┌─ The input
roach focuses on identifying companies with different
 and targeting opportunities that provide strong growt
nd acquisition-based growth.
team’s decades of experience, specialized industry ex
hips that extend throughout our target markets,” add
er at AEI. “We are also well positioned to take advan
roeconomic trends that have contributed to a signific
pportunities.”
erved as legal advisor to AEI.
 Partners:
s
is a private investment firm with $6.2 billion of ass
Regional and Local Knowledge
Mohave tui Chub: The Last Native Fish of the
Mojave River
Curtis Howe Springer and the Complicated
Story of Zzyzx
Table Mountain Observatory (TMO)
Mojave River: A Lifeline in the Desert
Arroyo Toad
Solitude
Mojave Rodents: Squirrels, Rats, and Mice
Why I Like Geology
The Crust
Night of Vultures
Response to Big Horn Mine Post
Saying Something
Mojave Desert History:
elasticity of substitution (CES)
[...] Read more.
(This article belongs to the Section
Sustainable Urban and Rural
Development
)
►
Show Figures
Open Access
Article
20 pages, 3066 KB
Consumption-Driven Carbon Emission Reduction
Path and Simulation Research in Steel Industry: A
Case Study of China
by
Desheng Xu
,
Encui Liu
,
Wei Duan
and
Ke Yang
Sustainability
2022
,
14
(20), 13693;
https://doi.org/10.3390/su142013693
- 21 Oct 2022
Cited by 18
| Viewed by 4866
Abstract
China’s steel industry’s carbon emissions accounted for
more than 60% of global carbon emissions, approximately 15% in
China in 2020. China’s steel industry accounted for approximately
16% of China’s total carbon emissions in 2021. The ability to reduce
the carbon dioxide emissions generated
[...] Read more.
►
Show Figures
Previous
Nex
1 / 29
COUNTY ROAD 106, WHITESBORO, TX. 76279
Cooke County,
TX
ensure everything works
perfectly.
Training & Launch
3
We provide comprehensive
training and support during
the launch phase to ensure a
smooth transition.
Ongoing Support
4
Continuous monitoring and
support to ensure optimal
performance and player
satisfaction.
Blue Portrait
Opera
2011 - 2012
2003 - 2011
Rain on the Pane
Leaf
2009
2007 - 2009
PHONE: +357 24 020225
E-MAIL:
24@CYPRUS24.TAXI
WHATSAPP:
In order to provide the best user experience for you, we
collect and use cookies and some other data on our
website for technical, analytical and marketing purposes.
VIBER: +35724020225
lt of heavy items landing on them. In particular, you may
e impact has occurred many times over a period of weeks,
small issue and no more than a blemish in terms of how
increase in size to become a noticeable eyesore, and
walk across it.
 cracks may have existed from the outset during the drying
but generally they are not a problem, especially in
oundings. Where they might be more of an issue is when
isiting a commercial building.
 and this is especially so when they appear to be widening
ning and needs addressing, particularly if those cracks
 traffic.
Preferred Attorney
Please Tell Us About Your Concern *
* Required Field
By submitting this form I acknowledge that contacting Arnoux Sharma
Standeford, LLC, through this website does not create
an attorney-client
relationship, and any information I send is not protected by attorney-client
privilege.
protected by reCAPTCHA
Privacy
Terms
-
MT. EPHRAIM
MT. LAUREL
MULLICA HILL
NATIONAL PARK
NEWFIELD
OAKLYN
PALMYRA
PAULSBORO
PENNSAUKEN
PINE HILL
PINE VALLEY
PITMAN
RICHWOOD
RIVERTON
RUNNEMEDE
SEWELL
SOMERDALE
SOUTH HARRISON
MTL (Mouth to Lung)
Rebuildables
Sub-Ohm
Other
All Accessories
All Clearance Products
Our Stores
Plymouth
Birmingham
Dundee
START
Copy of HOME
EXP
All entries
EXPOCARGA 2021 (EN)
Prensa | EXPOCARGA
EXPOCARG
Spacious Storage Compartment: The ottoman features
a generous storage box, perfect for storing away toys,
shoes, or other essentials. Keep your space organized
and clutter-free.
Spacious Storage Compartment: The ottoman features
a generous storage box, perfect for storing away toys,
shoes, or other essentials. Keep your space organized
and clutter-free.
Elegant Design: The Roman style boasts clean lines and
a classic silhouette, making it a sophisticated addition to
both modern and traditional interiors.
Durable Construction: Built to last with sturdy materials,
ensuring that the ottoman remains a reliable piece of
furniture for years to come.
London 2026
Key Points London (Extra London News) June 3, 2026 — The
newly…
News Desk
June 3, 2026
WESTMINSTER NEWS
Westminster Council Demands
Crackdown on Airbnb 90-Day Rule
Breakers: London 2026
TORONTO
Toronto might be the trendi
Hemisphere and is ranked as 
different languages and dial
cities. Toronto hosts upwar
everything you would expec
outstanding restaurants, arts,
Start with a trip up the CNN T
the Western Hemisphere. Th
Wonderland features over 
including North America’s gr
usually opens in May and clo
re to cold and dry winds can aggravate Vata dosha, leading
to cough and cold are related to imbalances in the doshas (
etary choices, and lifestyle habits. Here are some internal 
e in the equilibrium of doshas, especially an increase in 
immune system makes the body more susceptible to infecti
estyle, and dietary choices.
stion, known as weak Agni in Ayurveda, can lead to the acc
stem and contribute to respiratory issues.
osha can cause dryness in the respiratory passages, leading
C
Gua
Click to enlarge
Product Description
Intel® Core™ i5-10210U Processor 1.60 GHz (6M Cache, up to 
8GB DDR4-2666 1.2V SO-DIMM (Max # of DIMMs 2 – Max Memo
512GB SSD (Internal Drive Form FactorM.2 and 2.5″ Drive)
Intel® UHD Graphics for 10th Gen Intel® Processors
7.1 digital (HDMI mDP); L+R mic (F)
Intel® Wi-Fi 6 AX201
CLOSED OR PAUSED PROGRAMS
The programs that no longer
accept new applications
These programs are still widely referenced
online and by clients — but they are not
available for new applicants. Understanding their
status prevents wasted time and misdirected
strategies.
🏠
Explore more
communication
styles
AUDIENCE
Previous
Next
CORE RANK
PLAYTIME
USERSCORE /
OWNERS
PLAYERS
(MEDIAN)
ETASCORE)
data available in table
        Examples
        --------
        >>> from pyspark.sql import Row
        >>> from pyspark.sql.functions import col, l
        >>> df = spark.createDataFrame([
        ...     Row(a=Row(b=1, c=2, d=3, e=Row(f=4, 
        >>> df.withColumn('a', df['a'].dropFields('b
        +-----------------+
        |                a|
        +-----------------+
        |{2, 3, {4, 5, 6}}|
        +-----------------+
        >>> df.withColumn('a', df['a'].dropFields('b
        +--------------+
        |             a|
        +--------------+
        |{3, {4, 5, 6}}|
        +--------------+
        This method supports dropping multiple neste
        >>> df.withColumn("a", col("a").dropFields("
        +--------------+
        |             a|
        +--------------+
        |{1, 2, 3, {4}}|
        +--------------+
└─
_What you should do_:
Write out the lines of the listing from its first line through the line containing "Curtis Howe Springer and the Complicated", both of them included.

_Answer to this problem_:
roach focuses on identifying companies with different
 and targeting opportunities that provide strong growt
nd acquisition-based growth.
team’s decades of experience, specialized industry ex
hips that extend throughout our target markets,” add
er at AEI. “We are also well positioned to take advan
roeconomic trends that have contributed to a signific
pportunities.”
erved as legal advisor to AEI.
 Partners:
s
is a private investment firm with $6.2 billion of ass
Regional and Local Knowledge
Mohave tui Chub: The Last Native Fish of the
Mojave River
Curtis Howe Springer and the Complicated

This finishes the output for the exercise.